* TASK TO CARRY OUT:
The expected answer comprises all lines from the entries that contain the string "quotidiennement".

* SUPPLIED MATERIAL:
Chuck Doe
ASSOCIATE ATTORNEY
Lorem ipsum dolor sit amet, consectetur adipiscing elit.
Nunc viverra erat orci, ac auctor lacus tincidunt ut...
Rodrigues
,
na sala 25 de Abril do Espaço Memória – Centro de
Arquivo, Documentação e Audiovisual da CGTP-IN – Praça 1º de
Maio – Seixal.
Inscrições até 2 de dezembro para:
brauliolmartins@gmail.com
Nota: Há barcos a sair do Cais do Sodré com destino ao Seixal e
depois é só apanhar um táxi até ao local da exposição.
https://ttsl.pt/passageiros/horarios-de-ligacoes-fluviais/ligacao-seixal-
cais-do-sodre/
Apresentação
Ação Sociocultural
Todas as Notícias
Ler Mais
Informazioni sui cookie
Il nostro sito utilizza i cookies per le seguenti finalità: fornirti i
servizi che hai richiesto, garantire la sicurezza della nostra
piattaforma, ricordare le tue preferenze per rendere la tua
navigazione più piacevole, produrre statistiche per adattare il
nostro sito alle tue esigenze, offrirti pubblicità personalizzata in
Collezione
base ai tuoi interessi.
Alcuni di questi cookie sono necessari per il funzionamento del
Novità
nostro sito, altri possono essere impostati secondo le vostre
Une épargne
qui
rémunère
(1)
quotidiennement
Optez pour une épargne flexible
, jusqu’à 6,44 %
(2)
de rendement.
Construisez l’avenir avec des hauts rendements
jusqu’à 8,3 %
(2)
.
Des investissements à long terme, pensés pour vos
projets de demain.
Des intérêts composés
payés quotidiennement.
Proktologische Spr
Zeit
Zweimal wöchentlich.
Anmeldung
---
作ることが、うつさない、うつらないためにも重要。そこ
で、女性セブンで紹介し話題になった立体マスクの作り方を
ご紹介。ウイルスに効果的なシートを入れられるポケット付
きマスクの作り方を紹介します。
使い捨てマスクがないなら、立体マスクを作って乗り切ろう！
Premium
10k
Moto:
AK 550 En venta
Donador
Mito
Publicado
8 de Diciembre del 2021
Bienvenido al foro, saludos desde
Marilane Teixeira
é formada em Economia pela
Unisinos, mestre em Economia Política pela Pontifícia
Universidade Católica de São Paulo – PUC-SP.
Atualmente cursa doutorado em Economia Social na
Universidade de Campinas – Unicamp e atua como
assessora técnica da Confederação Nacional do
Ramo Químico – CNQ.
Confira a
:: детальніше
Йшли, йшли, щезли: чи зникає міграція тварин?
--
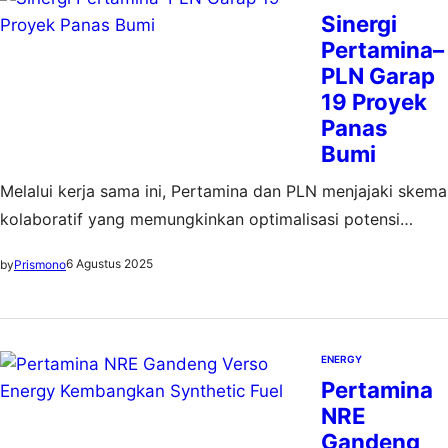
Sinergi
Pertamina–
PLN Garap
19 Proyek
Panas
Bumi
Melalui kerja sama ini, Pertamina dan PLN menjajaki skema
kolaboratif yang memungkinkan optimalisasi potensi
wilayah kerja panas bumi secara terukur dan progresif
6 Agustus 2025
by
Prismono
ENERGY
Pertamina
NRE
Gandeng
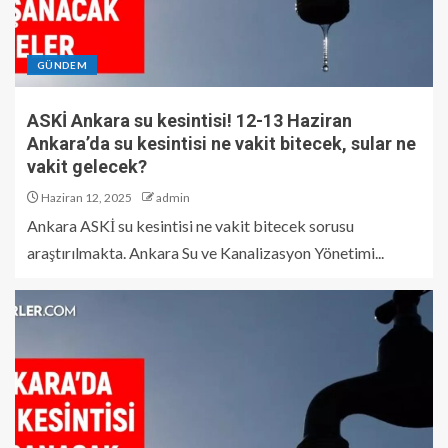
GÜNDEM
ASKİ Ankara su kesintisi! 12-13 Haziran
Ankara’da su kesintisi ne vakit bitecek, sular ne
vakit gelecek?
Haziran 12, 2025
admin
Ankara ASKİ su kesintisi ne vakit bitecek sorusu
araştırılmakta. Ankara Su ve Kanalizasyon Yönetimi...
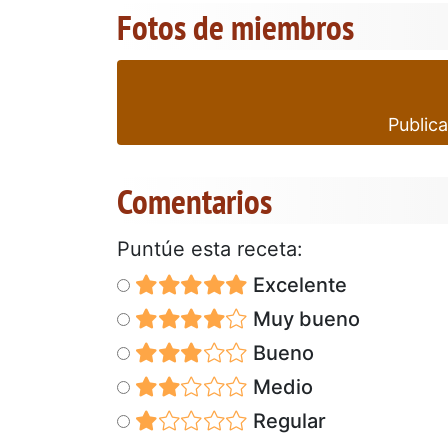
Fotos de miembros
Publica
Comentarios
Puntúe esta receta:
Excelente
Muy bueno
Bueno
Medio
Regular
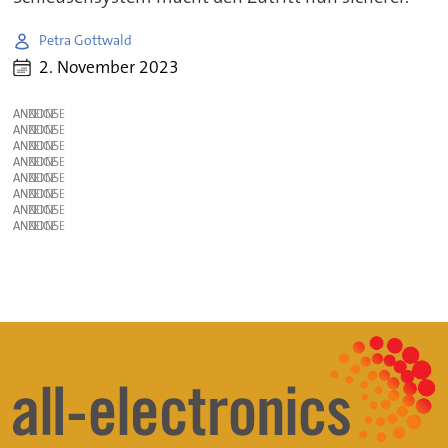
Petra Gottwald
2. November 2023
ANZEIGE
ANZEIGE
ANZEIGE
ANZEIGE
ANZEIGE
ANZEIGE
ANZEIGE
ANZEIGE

* TASK RESULT:
quotidiennement
payés quotidiennement.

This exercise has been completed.